With caching, per-turn input cost difference is small. The real savings compound from output tokens and context window space:
5 web searches in a 20-turn session:
Direct:
- 5K tokens added to context permanently
- All search work output generated by Opus ($25/1M output)
- Context fills up faster → earlier compaction → information loss
Agent:
- 1.5K tokens added to context (summaries only)
- Search work output generated by Sonnet ($15/1M output)
- 3.5K context space preserved → delays compaction
Changes cascade down the hierarchy. Modifying something invalidates that level and all subsequent levels:
| What Changes | tools | system | messages |
|---|---|---|---|
| Tool definitions | ✘ | ✘ | ✘ |
| System prompt | ✓ | ✘ | ✘ |
| Tool choice parameter | ✓ | ✓ | ✘ |
| Images added/removed | ✓ | ✓ | ✘ |
| Thinking parameters | ✓ | ✓ | ✘ |
(✓ = still cached, ✘ = invalidated)
Source: Anthropic Prompt Caching docs — “What Invalidates the Cache” section.
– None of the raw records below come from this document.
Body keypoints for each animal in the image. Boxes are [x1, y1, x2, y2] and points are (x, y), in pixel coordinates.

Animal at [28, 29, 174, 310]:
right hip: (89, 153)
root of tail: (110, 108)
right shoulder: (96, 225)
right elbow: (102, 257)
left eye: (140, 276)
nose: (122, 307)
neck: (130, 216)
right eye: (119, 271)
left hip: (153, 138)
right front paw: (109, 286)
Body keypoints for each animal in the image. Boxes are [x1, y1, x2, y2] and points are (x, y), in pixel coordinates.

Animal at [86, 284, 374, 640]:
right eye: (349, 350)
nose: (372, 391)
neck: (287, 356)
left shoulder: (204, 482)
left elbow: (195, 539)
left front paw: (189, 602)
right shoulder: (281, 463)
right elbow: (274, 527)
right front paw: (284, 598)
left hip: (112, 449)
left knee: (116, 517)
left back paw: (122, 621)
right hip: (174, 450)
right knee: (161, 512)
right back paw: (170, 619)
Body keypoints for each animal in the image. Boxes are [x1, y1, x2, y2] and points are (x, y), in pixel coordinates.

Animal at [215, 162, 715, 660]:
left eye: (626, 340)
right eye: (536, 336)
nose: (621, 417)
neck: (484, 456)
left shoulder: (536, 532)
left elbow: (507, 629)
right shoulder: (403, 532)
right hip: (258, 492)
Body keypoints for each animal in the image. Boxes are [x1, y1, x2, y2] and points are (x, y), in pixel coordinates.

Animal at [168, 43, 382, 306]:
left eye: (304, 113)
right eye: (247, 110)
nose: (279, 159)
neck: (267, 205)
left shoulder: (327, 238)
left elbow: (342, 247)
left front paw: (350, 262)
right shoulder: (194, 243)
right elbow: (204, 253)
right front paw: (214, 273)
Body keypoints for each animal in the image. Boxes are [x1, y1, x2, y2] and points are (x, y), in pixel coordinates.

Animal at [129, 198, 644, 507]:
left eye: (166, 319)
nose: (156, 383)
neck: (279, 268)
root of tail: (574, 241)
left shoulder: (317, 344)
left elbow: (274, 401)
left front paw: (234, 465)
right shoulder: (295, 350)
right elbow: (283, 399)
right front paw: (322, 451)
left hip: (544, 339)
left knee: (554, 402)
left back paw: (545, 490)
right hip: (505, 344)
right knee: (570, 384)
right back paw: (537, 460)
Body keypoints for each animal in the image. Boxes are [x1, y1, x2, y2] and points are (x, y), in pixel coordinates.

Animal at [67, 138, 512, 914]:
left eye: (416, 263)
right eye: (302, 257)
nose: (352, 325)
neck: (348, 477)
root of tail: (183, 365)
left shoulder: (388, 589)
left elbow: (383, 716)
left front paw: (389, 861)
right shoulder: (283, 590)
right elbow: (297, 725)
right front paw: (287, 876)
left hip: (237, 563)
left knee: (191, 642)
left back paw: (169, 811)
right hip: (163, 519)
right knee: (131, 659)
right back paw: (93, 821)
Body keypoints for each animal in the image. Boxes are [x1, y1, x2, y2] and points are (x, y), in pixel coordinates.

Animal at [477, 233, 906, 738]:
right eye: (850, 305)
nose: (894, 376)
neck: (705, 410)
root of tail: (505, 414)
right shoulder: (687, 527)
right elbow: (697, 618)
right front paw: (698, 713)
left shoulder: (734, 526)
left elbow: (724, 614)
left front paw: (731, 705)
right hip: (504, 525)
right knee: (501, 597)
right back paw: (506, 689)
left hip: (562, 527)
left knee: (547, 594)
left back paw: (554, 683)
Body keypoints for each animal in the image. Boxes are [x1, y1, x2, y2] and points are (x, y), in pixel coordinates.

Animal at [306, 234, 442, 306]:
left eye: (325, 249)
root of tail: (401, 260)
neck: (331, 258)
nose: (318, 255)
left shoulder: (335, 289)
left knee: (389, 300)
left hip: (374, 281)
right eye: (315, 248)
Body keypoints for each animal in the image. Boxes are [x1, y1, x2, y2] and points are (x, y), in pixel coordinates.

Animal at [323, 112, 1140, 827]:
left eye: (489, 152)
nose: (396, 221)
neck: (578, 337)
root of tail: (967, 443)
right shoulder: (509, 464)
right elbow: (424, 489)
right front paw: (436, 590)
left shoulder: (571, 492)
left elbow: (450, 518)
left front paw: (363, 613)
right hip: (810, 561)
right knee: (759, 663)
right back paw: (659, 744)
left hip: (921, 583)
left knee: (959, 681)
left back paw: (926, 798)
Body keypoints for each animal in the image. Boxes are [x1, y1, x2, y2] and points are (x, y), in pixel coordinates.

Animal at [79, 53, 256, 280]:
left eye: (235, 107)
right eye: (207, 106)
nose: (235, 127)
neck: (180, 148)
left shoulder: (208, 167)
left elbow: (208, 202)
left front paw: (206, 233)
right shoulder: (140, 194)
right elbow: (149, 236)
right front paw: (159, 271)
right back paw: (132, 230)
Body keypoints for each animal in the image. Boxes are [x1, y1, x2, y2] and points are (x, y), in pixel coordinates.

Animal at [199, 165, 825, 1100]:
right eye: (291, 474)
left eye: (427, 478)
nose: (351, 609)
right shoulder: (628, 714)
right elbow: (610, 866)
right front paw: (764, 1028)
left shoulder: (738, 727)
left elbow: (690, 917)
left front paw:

| Concept | Key Takeaway |
|---|---|
| Stateless | Full conversation re-sent every turn — no built-in memory |
| Prefix caching | 90% cheaper for repeated prefixes — GPU skips cached tokens |
| Cache lifetime | 5 min TTL (default), 1 hour (extended) — active chat stays cached |
| Minimum cache size | 1,024-4,096 tokens depending on model |
| Biggest cost | Output tokens (always full price, no caching possible) |
| Subagents | Save on output tokens + context space; input savings minimal due to caching |
| When to use agents | Long sessions, multiple tool calls, heavy output generation, noisy operations |
Last verified: March 2026. Pricing and features may change — always check the official Anthropic documentation for current information.